Re: New SQL HTTP_POST question

On 7/22/2024 1:36 PM, Jay Vaughn wrote:

but that is the exact format I'm using and it is not working

sql sate 38501
vendor code -443

axis error :httpTransportException: Cannot initialize a channel to the
remote end.

Depending on the rest of the error message in the job log, this is probably an SSL handshake problem rather than an issue with the SQL.

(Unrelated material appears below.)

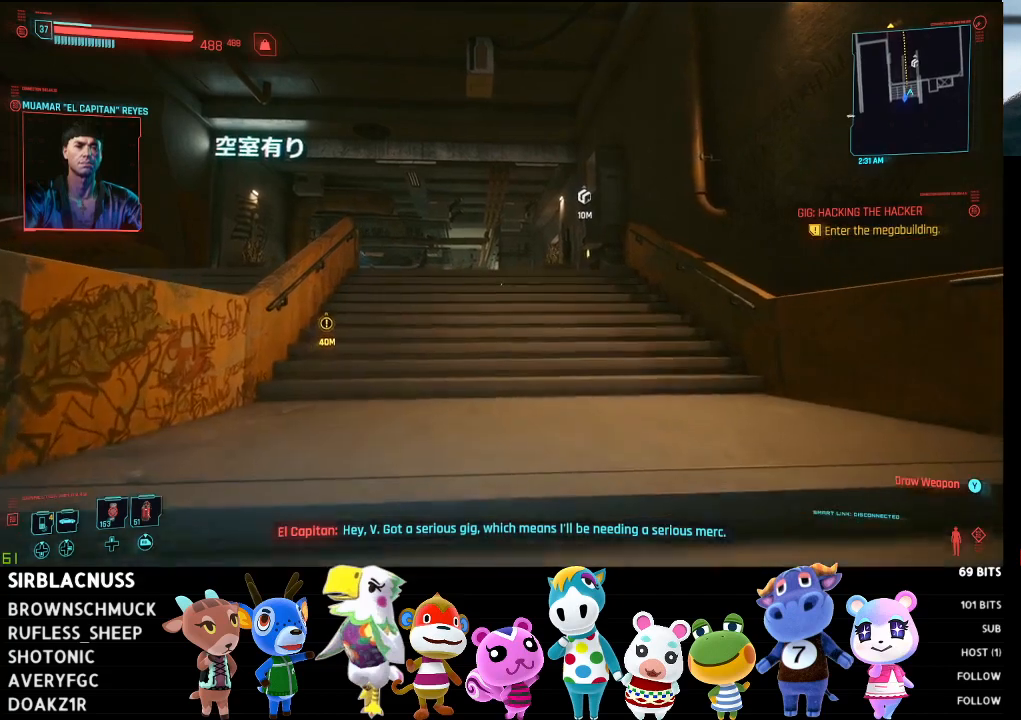
{"buttons": [], "left_stick": "up", "right_stick": "center", "events": []}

The following works with a public web site and a generic token.
IBM i 7.4.

select
response_message,
response_http_header
from table(qsys2.http_get_verbose(
URL => 'https://authenticationtest.com',
OPTIONS => '{
"sslTolerate":"true",
"headers":{
"Accept":"*",
"Authorization":"Bearer t0k3nId"
}
}'
)
);

If you run this, copy the response_message to a decent editor, page to the bottom and see if the token is set. Mine looks like:

<h5 class="card-title">Bearer Token</h5>
<p class="card-text">Set the
<code>Authorization: Bearer t0k3nId</code>
and see if it succeeds below.</p>
<div class="alert alert-success">Token Set</div>


My certs are in /QIBM/UserData/ICSS/Cert/Server/DEFAULT.KDB. I had to make sure that my user profile has RX to all of the directories, and to the KDB file. I found this by reading the docs for HTTP Functions Overview https://www.ibm.com/docs/en/i/7.4?topic=programming-http-functions-overview - I had to sit down and pay attention to the whole thing, especially the SSL Considerations paragraphs. Your group might choose to give *PUBLIC *RX authority to the cert file (and directory tree.) If the certs in there are in the public domain anyway, then it doesn't much matter who can read them...

Bear in mind that your cert file might be elsewhere (see the docs for one possibility), but you noted that http_get works for other sites, so authority to the cert file is just a guess on my part.